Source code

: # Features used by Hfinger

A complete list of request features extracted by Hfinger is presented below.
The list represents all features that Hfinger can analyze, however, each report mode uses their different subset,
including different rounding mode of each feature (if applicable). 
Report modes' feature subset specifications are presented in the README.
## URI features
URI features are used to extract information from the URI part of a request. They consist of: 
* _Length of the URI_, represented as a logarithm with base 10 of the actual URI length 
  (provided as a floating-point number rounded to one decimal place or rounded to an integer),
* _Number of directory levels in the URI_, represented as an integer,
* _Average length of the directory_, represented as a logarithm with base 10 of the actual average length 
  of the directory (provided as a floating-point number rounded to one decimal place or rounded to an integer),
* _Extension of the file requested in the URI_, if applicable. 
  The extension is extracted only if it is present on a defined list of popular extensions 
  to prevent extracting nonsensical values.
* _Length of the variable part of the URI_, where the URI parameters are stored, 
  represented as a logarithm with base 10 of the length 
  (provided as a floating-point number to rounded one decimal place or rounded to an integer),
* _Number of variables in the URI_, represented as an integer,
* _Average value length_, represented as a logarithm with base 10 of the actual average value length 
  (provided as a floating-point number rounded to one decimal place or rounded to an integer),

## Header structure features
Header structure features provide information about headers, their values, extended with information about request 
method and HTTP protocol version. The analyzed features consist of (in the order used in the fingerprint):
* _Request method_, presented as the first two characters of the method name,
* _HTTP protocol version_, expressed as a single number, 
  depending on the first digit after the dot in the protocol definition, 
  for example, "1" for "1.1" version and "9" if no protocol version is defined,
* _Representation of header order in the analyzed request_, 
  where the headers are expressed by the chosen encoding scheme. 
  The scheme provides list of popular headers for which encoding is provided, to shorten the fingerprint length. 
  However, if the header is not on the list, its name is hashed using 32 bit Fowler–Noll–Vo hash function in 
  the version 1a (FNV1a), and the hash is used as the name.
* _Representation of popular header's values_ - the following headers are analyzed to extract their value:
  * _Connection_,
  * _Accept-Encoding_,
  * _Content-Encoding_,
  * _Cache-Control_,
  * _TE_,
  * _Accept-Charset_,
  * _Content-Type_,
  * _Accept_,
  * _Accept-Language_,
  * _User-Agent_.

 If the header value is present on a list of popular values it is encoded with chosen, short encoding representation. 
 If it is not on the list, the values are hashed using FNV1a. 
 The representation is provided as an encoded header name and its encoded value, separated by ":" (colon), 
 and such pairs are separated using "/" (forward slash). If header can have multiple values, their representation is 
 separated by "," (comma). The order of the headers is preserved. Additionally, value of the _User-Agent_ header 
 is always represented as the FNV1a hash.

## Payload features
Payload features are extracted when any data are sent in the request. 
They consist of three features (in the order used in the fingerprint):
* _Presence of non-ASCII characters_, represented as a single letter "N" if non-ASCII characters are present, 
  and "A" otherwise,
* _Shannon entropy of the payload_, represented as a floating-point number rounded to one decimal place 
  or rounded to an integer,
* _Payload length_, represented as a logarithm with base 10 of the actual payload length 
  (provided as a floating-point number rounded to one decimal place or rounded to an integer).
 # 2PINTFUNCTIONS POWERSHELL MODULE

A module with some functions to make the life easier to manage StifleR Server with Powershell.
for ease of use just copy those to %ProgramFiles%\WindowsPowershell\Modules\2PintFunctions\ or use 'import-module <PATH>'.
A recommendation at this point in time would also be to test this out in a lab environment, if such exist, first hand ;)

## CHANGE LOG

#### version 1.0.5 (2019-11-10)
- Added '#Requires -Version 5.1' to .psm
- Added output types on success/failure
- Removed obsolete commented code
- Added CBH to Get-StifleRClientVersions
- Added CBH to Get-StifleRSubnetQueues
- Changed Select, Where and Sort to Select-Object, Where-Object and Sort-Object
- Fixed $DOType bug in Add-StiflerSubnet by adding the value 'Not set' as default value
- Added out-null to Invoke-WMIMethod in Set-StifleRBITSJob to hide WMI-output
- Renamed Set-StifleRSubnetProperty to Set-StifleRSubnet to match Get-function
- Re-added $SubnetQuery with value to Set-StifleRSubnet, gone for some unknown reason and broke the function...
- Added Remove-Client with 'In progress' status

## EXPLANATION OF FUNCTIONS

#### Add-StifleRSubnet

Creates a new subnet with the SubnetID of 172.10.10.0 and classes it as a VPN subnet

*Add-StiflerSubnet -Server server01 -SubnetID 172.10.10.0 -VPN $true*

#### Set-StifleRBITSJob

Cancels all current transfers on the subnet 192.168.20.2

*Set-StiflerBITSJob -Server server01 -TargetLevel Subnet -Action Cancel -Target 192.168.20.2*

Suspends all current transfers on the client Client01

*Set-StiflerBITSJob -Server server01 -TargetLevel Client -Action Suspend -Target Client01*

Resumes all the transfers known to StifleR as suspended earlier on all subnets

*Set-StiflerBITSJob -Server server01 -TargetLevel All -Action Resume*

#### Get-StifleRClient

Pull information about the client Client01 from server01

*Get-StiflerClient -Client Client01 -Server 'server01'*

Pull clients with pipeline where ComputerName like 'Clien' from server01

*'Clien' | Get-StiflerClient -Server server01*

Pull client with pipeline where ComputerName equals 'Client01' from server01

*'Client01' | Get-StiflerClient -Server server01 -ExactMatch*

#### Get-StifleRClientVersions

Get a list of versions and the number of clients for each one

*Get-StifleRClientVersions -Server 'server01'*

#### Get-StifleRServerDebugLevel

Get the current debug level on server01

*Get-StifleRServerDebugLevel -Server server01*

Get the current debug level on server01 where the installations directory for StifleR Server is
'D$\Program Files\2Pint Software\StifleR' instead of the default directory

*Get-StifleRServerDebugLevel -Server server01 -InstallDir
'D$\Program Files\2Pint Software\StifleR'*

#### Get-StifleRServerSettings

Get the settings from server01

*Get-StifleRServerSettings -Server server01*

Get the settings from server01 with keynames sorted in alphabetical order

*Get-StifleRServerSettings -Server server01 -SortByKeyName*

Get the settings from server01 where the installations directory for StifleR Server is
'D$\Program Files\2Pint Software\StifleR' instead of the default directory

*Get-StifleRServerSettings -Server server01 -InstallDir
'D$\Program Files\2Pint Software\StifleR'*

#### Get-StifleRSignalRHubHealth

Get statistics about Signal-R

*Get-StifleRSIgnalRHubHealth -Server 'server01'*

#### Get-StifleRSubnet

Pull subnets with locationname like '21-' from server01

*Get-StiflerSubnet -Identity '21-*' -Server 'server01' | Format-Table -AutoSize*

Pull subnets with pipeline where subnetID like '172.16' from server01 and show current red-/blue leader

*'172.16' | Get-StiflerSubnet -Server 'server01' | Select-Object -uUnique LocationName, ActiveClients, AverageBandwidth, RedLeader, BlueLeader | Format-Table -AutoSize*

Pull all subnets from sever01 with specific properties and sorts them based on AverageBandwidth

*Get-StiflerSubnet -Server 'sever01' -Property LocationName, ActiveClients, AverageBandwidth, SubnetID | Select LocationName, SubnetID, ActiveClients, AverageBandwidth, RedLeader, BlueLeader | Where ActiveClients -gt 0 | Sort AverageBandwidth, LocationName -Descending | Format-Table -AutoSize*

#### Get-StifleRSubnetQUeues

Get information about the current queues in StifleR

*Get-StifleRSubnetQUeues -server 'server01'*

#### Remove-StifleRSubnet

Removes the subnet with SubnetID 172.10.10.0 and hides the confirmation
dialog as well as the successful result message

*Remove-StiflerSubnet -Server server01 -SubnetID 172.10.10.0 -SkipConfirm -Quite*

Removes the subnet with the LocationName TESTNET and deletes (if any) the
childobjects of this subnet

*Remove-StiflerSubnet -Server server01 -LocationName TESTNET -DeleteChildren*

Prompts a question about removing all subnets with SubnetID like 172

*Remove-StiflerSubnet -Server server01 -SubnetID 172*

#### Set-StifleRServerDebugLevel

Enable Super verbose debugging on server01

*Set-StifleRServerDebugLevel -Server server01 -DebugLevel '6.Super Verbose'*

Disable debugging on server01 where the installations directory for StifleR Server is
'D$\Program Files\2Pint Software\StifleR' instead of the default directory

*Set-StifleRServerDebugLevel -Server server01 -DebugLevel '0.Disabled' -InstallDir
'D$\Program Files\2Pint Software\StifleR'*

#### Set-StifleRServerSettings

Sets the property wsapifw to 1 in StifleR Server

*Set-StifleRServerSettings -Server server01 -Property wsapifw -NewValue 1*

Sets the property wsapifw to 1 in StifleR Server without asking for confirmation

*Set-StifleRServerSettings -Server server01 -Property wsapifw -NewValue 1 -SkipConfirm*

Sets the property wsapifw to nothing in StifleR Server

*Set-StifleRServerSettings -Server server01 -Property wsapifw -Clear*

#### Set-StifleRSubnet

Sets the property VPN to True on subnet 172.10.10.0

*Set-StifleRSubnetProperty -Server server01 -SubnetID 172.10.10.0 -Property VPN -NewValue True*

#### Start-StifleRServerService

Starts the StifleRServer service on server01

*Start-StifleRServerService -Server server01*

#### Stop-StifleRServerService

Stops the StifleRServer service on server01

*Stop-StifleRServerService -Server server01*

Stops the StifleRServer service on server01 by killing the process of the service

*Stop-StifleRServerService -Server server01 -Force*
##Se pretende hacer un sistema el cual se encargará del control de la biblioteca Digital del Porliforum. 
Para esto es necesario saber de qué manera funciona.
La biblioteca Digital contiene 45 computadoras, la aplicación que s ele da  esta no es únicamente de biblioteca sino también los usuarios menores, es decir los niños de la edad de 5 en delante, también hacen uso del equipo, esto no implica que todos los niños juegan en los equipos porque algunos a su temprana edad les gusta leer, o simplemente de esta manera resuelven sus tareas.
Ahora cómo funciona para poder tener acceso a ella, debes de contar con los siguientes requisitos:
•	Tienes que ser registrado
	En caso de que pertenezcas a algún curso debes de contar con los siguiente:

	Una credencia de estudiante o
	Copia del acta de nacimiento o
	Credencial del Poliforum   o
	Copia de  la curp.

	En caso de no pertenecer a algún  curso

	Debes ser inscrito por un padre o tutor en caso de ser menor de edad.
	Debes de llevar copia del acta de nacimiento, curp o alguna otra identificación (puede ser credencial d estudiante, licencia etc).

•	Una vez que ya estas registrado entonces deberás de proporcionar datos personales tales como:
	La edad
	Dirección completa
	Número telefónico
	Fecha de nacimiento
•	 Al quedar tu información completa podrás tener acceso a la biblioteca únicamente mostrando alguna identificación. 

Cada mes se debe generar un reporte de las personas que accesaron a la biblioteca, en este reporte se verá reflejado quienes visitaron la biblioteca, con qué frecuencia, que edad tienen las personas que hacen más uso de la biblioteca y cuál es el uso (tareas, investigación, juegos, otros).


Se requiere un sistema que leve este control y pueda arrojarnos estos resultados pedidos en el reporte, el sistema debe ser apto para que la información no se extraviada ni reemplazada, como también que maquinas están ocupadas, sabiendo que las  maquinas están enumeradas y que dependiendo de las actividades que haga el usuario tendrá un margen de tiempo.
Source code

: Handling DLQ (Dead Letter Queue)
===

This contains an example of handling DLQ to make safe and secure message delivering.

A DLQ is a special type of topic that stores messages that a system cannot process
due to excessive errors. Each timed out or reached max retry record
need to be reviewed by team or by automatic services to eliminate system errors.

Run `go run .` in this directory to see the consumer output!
★ ★ ★ ★ ★
> EXERCISE INSTRUCTIONS: Copy out the line holding "Se requiere un". Then copy every later line of the data, unchanged, through the last one.

> RESULT FOR THIS TASK:
Se requiere un sistema que leve este control y pueda arrojarnos estos resultados pedidos en el reporte, el sistema debe ser apto para que la información no se extraviada ni reemplazada, como también que maquinas están ocupadas, sabiendo que las  maquinas están enumeradas y que dependiendo de las actividades que haga el usuario tendrá un margen de tiempo.
Source code

: Handling DLQ (Dead Letter Queue)
===

This contains an example of handling DLQ to make safe and secure message delivering.

A DLQ is a special type of topic that stores messages that a system cannot process
due to excessive errors. Each timed out or reached max retry record
need to be reviewed by team or by automatic services to eliminate system errors.

Run `go run .` in this directory to see the consumer output!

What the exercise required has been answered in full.